Lisp has a package system, of course, but it's not the same thing. It's primarily a tool to make sure that the symbols in one part of the program don't collide with the symbols in another part (unless you ask them to). Packages aren't about abstraction: while you can specify which symbols are exported from the package and which aren't, that's just a suggestion that's not enforced by the language.

(You'll notice, by the way, that I used the word "symbol" and not "identifier," which is the more common term in the study of programming languages, in the previous paragraph. That's deliberate: the Lisp package system works on symbols, not identifiers, so it also affects quoted, literal symbols. In my experience, this is sometimes helpful, sometimes a real pain, and usually completely unexpected. But that's a topic for another post.)

Also, there's no real relationship between Lisp packages and files. One package can be spread across multiple files, and one file can contain code in several different packages.

All this means that separate compilation in Lisp is a real problem. There is a system, ASDF, that attempts to address this need. (For more details, consult the closest thing to a homepage that I could find for ASDF.) I'm no expert on ASDF, but essentially the programmer specifies the dependencies between source files, in a set of files that exist parallel to the Lisp source. (ASDF does support grouping source files into larger chunks and specifying dependencies between those chunks, but as far as I can tell that's largely a convenience thing.)

The key thing for separate compilation, of course, is the dependencies. With ASDF, the programmer specifies those manually, and then ASDF basically does a topological sort such that if file a depends on file b, then ASDF ensures that a is compiled and loaded before b is compiled, and again before B is loaded. (This should start sounding a little familiar to folks who've worked in the area where PLT's modules and macros intersect.)

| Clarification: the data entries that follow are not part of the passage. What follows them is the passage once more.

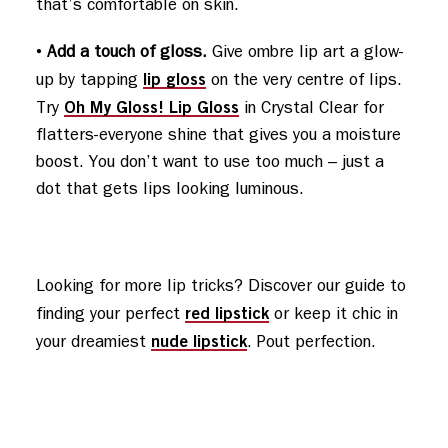
that’s comfortable on skin.
•
Add a touch of gloss.
Give ombre lip art a glow-
lip gloss
up by tapping
on the very centre of lips.
Oh My Gloss! Lip Gloss
Try
in Crystal Clear for
flatters-everyone shine that gives you a moisture
boost. You don’t want to use too much – just a
dot that gets lips looking luminous.
Looking for more lip tricks? Discover our guide to 
red lipstick
finding your perfect 
 or keep it chic in 
nude lipstick
your dreamiest 
. Pout perfection.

So far, so good. Unfortunately, there are a couple of problems with this setup. First, the dependencies between files are specified outside the language. This means that, if you happen to forget one, the results are not well-defined. If ASDF happens to choose an order that's consistent with the dependency you left out, everything will just work, and you won't have any indication that there's a problem. If, however, it doesn't, then you'll get random "undefined function" and "undefined symbol" errors---if you're lucky (at least in SBCL, the implementation of Common Lisp that I use at my job). In PLT, by contrast, inter-module dependencies are part of the language, so the compiler will always give you an undefined-identifier error when it tries to compile a module in which you've forgotten a require form. Big win, in my opinion (although we could argue about whether this should be an error or a warning, and whether the compiler should report lots of errors or just one before giving up completely).

Second, because ASDF lives outside the compiler, it can't be very smart about how macros affect separate compilation. I don't fully understand this, perhaps because the folks who've been mentoring me at my job haven't thought it worth the time to explain it to me fully. But it appears that, if you change a macro that's used in other files, or change a function that's called by a macro at expansion time, you have to do the effect of a make clean in a distressingly large number of cases. This is a real problem when you've got a large source base (~200K LOC, I think) and you're trying to speed up builds, as we are, and it's especially problematic if you're trying to run unrelated parts of the build in parallel.

I've certainly griped about the complexity of the interaction between PLT's modules and macros in the past. But after this summer, I have to say it's awfully nice to have a module system that Just Works for separate compilation. Nicely done, Matthew.

(I've pointed the folks at work at Matthew's ICFP 02 paper, but as that technique requires a lot of support from the compiler, and we don't have the resources to add the necessary support to SBCL ourselves, I don't know that it'll be more than a "wouldn't it be nice if we could do that?")

(Answer to rhetorical question in preceding paragraph: Yes. Yes it would.)

3 comments:

Luís said...

What exactly do you mean by random errors? If you get a "undefined function FOO" error that's a pretty clear indication that whatever file defines FOO should be defined as a dependency.

Also, if you wish to speed up compilation by determining precise dependencies between files in your system asdf-dependency-grovel might be a useful little tool.

Robert said...

I agree about the issue of macros --- ASDF does not allow you to say "this system exports a macro, and if the macro has changed, all downstream systems should be recompiled." This is left as an exercise to the reader, and I have certainly been caused severe pain by that.

WRT "compiler support," I don't really agree with you. This is Common Lisp, after all, and I like the fact that ASDF works on SBCL and Allegro Common Lisp, etc.

Dmitrenko Evgenij said...

Hellow. Could you please advice something like PLT but for SBCL. Sorry for the oftopic.